* _What is needed_
Which lines of the records contain the word "cost"? Copy each one.

[Records excerpted from a collection]
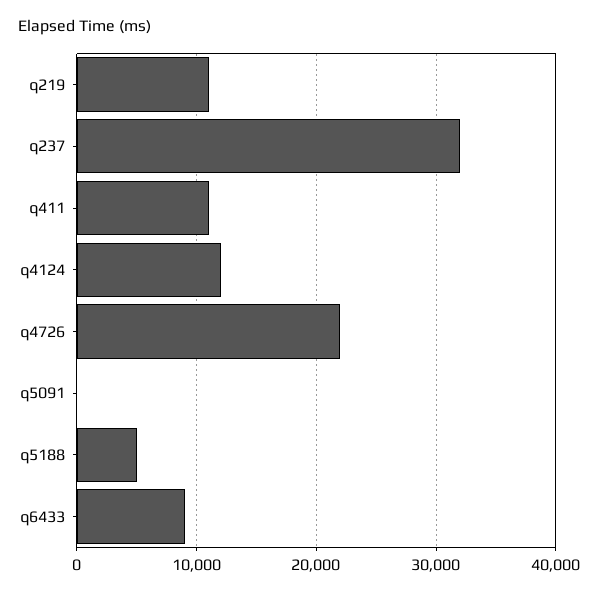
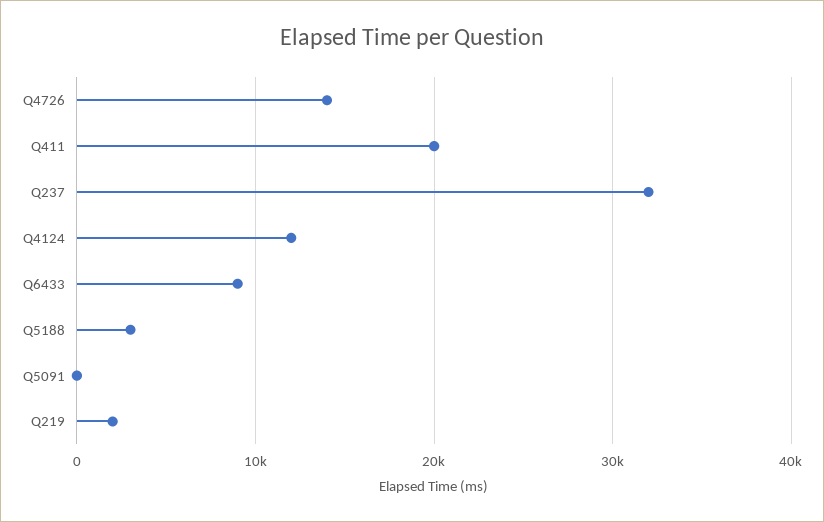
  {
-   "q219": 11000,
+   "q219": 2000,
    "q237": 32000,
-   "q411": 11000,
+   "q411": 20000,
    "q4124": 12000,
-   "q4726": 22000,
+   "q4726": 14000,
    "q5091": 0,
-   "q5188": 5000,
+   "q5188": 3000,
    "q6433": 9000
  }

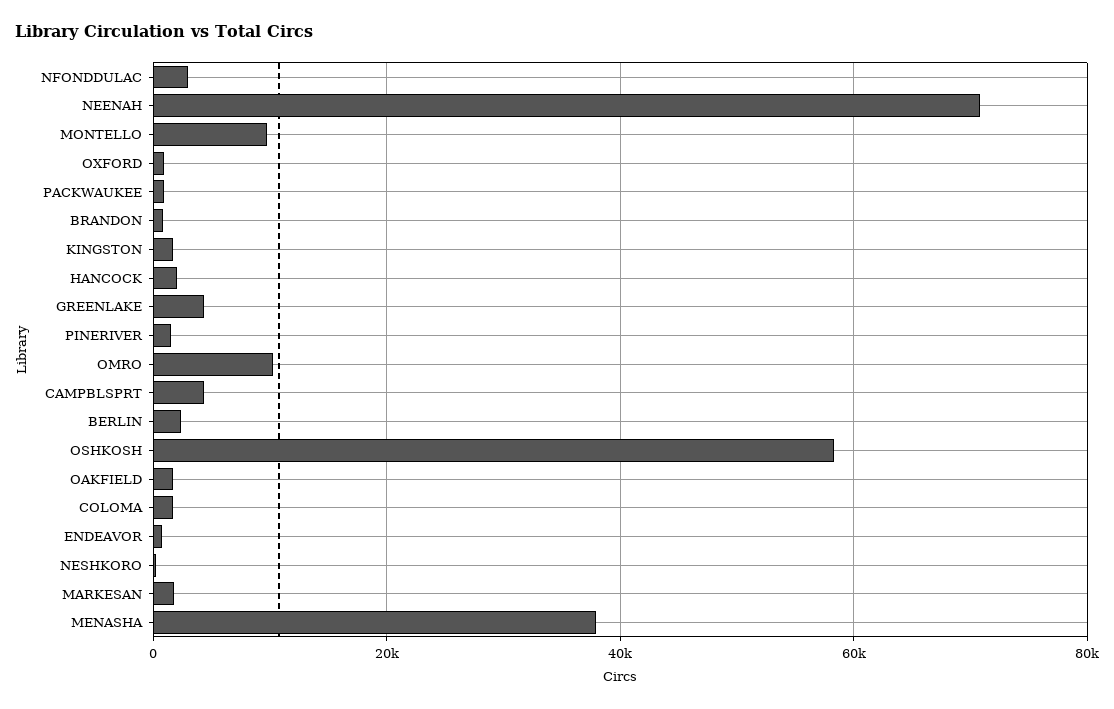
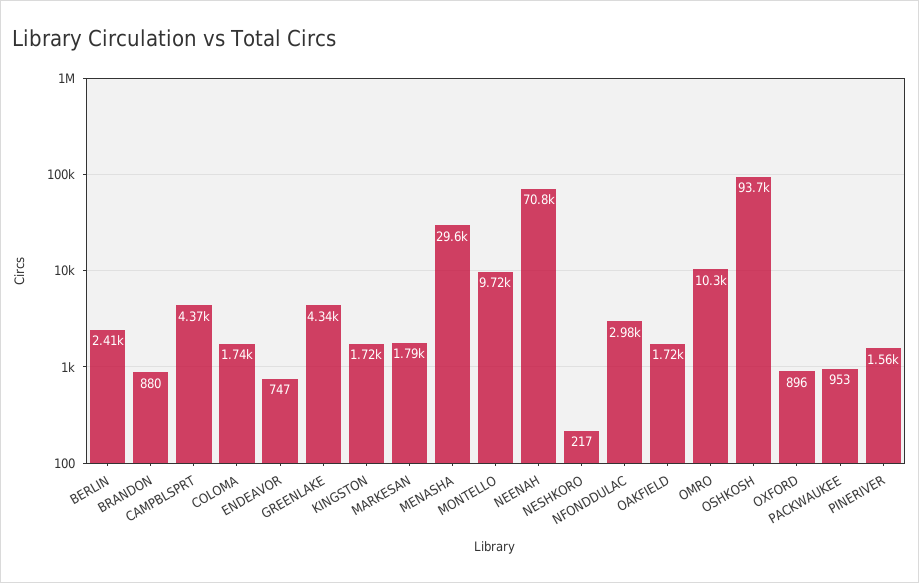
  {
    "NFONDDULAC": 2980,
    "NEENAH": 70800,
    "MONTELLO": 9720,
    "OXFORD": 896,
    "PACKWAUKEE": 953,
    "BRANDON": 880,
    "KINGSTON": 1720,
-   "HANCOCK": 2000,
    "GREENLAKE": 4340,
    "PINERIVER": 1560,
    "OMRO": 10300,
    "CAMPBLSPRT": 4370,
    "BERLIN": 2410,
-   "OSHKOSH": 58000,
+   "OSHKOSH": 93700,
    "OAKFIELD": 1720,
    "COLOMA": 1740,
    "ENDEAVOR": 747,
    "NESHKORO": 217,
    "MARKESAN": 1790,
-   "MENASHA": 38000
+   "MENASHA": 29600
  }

...

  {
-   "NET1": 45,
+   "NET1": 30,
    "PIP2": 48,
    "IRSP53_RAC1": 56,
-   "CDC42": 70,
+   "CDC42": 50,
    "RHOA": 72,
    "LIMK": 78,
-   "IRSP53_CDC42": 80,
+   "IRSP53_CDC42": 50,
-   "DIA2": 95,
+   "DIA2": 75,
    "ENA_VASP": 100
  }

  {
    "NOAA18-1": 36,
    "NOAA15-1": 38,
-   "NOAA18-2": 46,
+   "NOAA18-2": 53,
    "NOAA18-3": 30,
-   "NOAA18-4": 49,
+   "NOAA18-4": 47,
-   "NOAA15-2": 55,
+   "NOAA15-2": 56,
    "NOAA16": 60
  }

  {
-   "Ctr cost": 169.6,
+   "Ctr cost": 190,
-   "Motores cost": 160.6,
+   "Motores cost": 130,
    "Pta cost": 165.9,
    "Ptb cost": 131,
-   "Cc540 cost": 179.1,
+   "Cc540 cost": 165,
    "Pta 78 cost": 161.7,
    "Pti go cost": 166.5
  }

==

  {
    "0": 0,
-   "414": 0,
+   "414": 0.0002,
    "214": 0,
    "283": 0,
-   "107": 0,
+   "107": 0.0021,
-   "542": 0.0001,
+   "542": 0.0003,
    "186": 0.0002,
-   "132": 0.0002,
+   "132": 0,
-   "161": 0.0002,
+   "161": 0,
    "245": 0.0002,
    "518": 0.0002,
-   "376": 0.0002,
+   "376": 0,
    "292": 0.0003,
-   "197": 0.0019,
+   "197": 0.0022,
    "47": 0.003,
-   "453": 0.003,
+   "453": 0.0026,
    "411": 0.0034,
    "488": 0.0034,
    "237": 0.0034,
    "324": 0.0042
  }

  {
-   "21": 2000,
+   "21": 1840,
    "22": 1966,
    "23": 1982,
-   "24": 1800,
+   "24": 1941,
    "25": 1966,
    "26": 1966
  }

* _Problem solution_
-   "Ctr cost": 169.6,
+   "Ctr cost": 190,
-   "Motores cost": 160.6,
+   "Motores cost": 130,
    "Pta cost": 165.9,
    "Ptb cost": 131,
-   "Cc540 cost": 179.1,
+   "Cc540 cost": 165,
    "Pta 78 cost": 161.7,
    "Pti go cost": 166.5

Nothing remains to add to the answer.